Re: Using a string as filepath
Re: Using a string as filepath
- Subject: Re: Using a string as filepath
- From: "Michael Ash" <email@hidden>
- Date: Thu, 27 Nov 2008 00:11:49 -0500
On Wed, Nov 26, 2008 at 7:09 PM, Knut Lorenzen <email@hidden> wrote:
> Dear list,
>
> I would like to name a file according to an user defined entry. However, the
> user's name entry might be illegal as a filepath, containing illegal
> characters for a pathname like "." or "-" as 1st character, "/", ":", etc.
>
> I've looked into the Cocoa docs for NSString and NSFileManager to no avail.
>
> Is there a recommended way to "clean" an NSString in order to get a valid
> filepath? One could simply replace all suspicious characters with an
> underscore (or something else), but that is not very elegant and feels like
> fighting the framework.
There really isn't, because it's a pretty hard problem.
The trouble is that legal characters depend mostly on the filesystem
you're writing to, and can vary widely. HFS+, for example, places no
limits on legal characters in filenames beyond what the POSIX
interface imposes on it, whereas FAT32 has a whole bunch of illegal
characters.
To make things worse, there's no way to query a filesystem and ask it
what characters it doesn't like (as far as I know). Worse yet, you
can't even reliably query a filesystem and find out what kind of
filesystem it actually *is*. Local filesystems can be queried, but if
you're connecting to a remote server via AFP, NFS, WebDav, or what
have you, the restrictions depend entirely on what the remote end is
running.
Add in the fact that there are not only character restrictions but
length restrictions (which are also all different) and you have a fine
mess.
Here's an approach I've taken in the past:
1) First, replace all instances of "/" with something else that's
reasonable, because "/" is never a legal filename character on any
filesystem. ":" is a good choice, because a ":" in a filename will be
rendered as a "/" in most GUI settings. This assumes you're using the
POSIX interfaces, or you're using something that uses them, like
anything that writes files in Cocoa.
2) Try to write the file. If it works, you're done.
3) If the above failed, truncate the name to a reasonable length, such
as 255 bytes.

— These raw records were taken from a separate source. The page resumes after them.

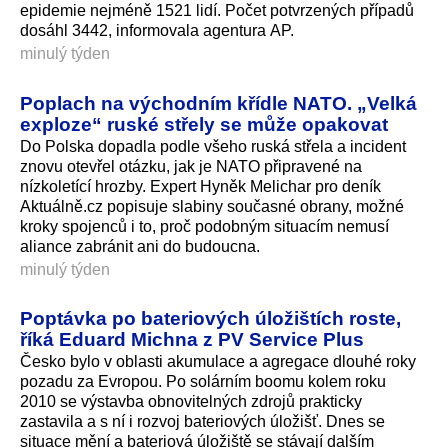
epidemie nejméně 1521 lidí. Počet potvrzených případů
dosáhl 3442, informovala agentura AP.
minulý týden
Poplach na východním křídle NATO. „Velká
exploze“ ruské střely se může opakovat
Do Polska dopadla podle všeho ruská střela a incident
znovu otevřel otázku, jak je NATO připravené na
nízkoletící hrozby. Expert Hyněk Melichar pro deník
Aktuálně.cz popisuje slabiny současné obrany, možné
kroky spojenců i to, proč podobným situacím nemusí
aliance zabránit ani do budoucna.
minulý týden
Poptávka po bateriových úložištích roste,
říká Eduard Michna z PV Service Plus
Česko bylo v oblasti akumulace a agregace dlouhé roky
pozadu za Evropou. Po solárním boomu kolem roku
2010 se výstavba obnovitelných zdrojů prakticky
zastavila a s ní i rozvoj bateriových úložišť. Dnes se
situace mění a bateriová úložiště se stávají dalším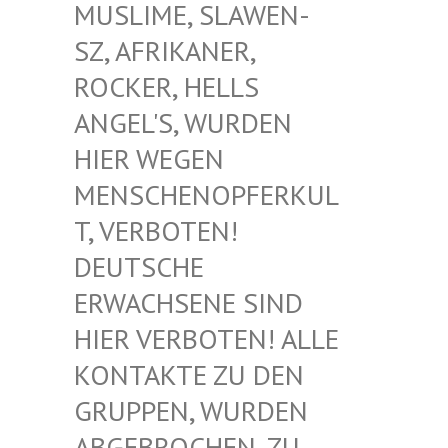
USLIME, SLAWEN-S
Z, AFRIKANER, R
OCKER, HELLS A
NGEL'S, WURDEN H
IER WEGEN M
ENSCHENOPFERKULT
, VERBOTEN! D
EUTSCHE E
RWACHSENE SIND H
IER VERBOTEN! ALLE K
ONTAKTE ZU DEN G
RUPPEN, WURDEN A
BGEBROCHEN, ZU D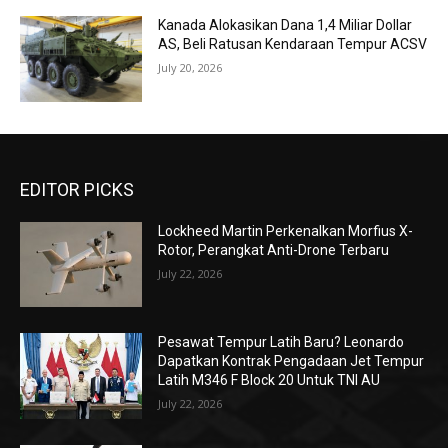
Kanada Alokasikan Dana 1,4 Miliar Dollar
AS, Beli Ratusan Kendaraan Tempur ACSV
July 20, 2026
EDITOR PICKS
Lockheed Martin Perkenalkan Morfius X-
Rotor, Perangkat Anti-Drone Terbaru
July 22, 2026
Pesawat Tempur Latih Baru? Leonardo
Dapatkan Kontrak Pengadaan Jet Tempur
Latih M346 F Block 20 Untuk TNI AU
July 22, 2026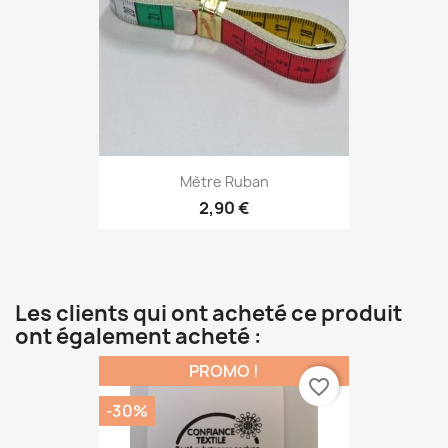
Mètre Ruban
2,90 €
Les clients qui ont acheté ce produit
ont également acheté :
PROMO !
favorite_border
-30%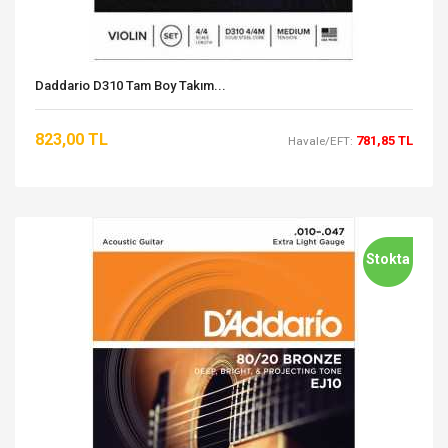
Daddario D310 Tam Boy Takım...
823,00 TL
781,85 TL
Havale/EFT:
Stokta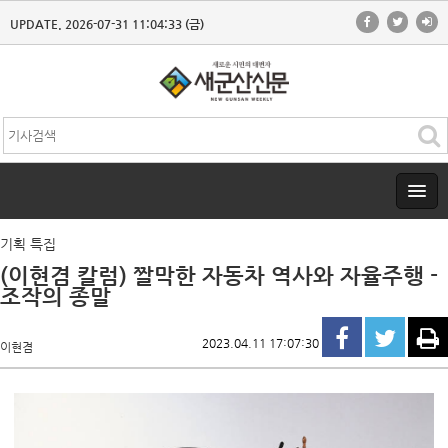
UPDATE. 2026-07-31 11:04:33 (금)
기획 특집
(이현겸 칼럼) 짤막한 자동차 역사와 자율주행 -
조작의 종말
2023.04.11 17:07:30
이현겸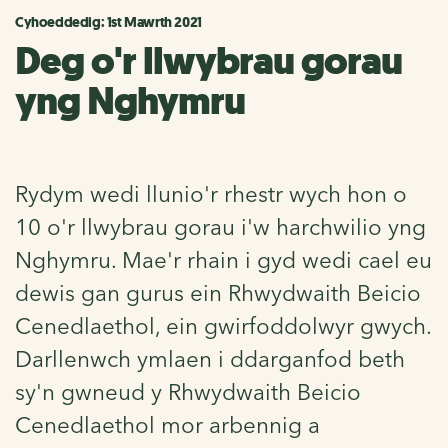
Cyhoeddedig: 1st Mawrth 2021
Deg o'r llwybrau gorau
yng Nghymru
Rydym wedi llunio'r rhestr wych hon o
10 o'r llwybrau gorau i'w harchwilio yng
Nghymru. Mae'r rhain i gyd wedi cael eu
dewis gan gurus ein Rhwydwaith Beicio
Cenedlaethol, ein gwirfoddolwyr gwych.
Darllenwch ymlaen i ddarganfod beth
sy'n gwneud y Rhwydwaith Beicio
Cenedlaethol mor arbennig a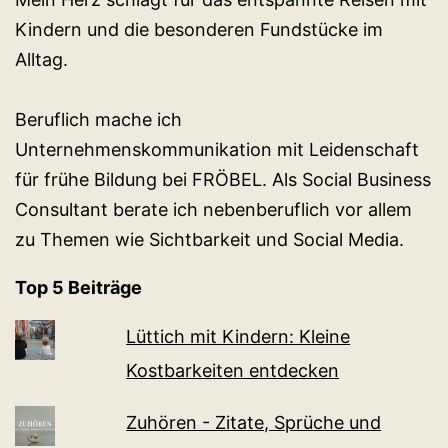
Kindern und die besonderen Fundstücke im
Alltag.
Beruflich mache ich
Unternehmenskommunikation mit Leidenschaft
für frühe Bildung bei FRÖBEL. Als Social Business
Consultant berate ich nebenberuflich vor allem
zu Themen wie Sichtbarkeit und Social Media.
Top 5 Beiträge
Lüttich mit Kindern: Kleine
Kostbarkeiten entdecken
Zuhören - Zitate, Sprüche und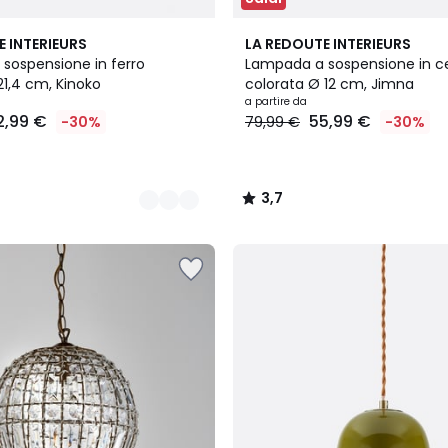
2
3,7
E INTERIEURS
LA REDOUTE INTERIEURS
Colori
/ 5
sospensione in ferro
Lampada a sospensione in 
21,4 cm, Kinoko
colorata Ø 12 cm, Jimna
a partire da
2,99 €
55,99 €
-30%
79,99 €
-30%
3,7
/
5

This is sort of tricky. Some filesystems care about the
number of unichars, some care about the number of bytes in the UTF-8
representation, and some probably care about weird things I don't know
about. Be careful when truncating to not chop up surrogate pairs (if
doing a unichar-based chop) or UTF-8 code runs (if doing a byte-based
chop).
4) Test again.
5) If that test failed, fall back to a simple known-working name.
Obviously you can insert more steps as you desire. Depending on how
much time you want to spend on this, it may be worthwhile stripping
out all characters disallowed by FAT32 and any other commonly-used
filesystems as an additional step, and it may be worthwhile trying an
even shorter truncation after step 4. But you see the general idea,
which is basically that the only way to know if a name will work is to
try it. I'm pretty sure there's no better way to go, although as
usual, I would very much like for someone to prove me wrong here.